## What to work on
Please reproduce exactly the line that contains "Logfile...." and every line after it through the end of the records below, adding nothing else.

Dataset entries:
····················

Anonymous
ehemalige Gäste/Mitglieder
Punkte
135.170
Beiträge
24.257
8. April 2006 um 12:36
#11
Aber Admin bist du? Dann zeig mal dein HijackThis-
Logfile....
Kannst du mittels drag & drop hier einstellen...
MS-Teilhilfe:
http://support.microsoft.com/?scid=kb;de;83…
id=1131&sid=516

····················

## Exercise response
Logfile....
Kannst du mittels drag & drop hier einstellen...
MS-Teilhilfe:
http://support.microsoft.com/?scid=kb;de;83…
id=1131&sid=516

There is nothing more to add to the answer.